• Quoted passage
Furthermore, if celibacy were made optional, there would be more priests to share the workload in our parishes, and their wives could help as well, making things easier for everyone. This leads to the next objection:
How could a parish support a priest AND his family, let alone more than one family? The rectory wouldn’t be big enough, there wouldn’t be enough money, etc.
— The easiest objection to this is that this same situation is already dealt with in countless Eastern rite churches, Protestant congregations, synagogues, etc. Would it require the congregation paying more money to support the priest and his family, or even more than one family? Yes! Is it worth paying more money for happier, healthier priests, and in order to solve our priest shortage? I say, “Yes!” Can Catholics afford this? Yes!
In conclusion, at least in my experience, nearly every Catholic young man I have spoken with regarding whether or not he might be called to the priesthood is impeded by one thing: celibacy. There is all manner of self-deception that goes on here. To ease their consciences, guys will come up with a million other reasons why they shouldn’t be priests. I would ask them this, though: What if celibacy were made optional for the priesthood tomorrow-- would you still consider yourself not called to be a priest? In my experience, there are many, many young men who could not honestly answer “Yes” to that question.

• Prompt
Reproduce word for word the stretch of the passage on priestly celibacy that begins with "In conclusion, at" and ends after "to that question.".

• Dataset content
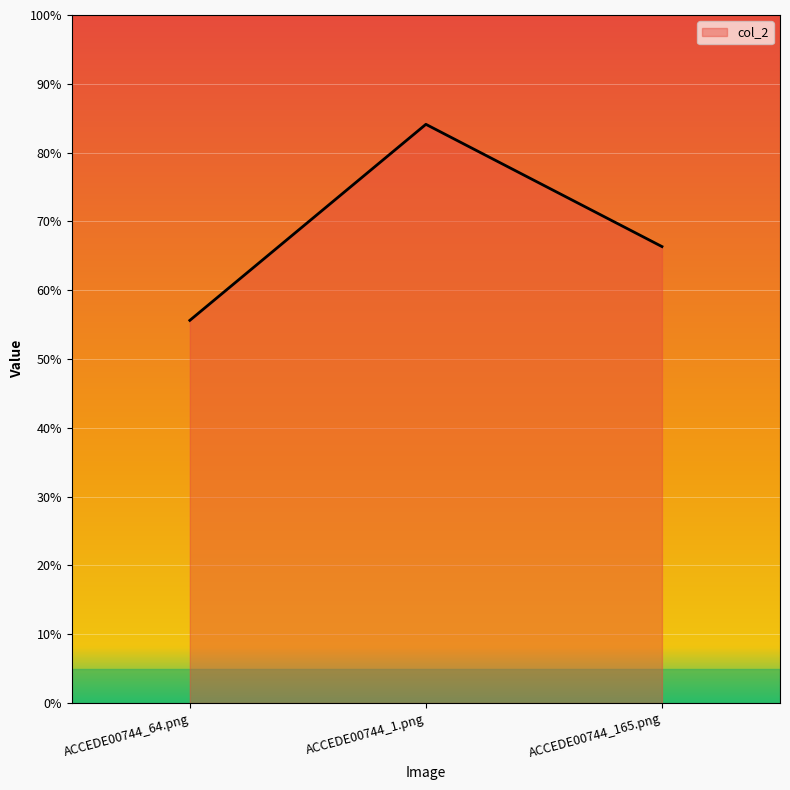

Does the chart display data point markers on the line(s)?

No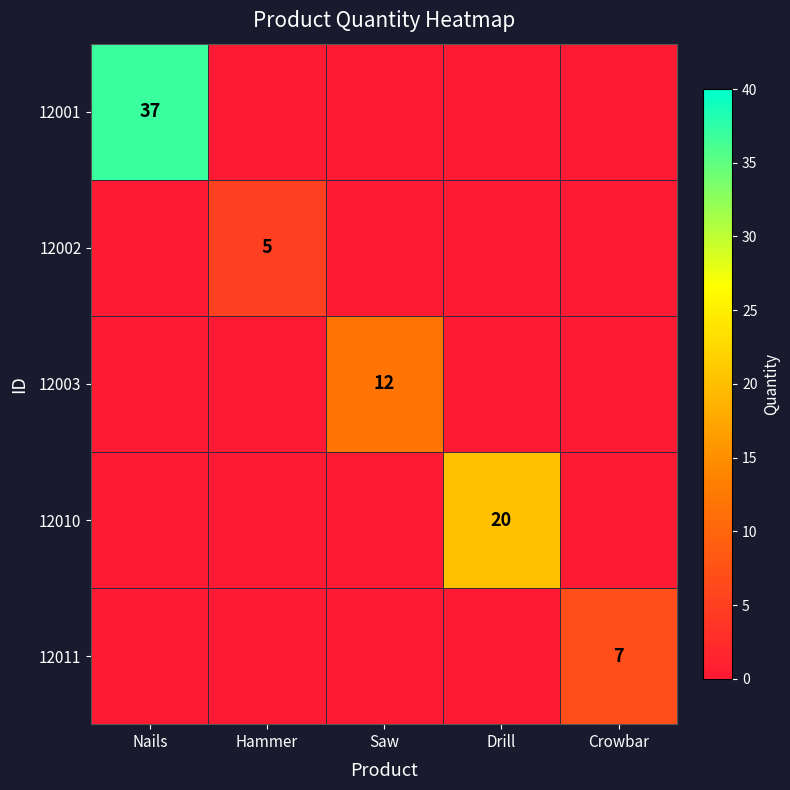

What is the total value across all series at Nails?

37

• Written solution
In conclusion, at least in my experience, nearly every Catholic young man I have spoken with regarding whether or not he might be called to the priesthood is impeded by one thing: celibacy. There is all manner of self-deception that goes on here. To ease their consciences, guys will come up with a million other reasons why they shouldn’t be priests. I would ask them this, though: What if celibacy were made optional for the priesthood tomorrow-- would you still consider yourself not called to be a priest? In my experience, there are many, many young men who could not honestly answer “Yes” to that question.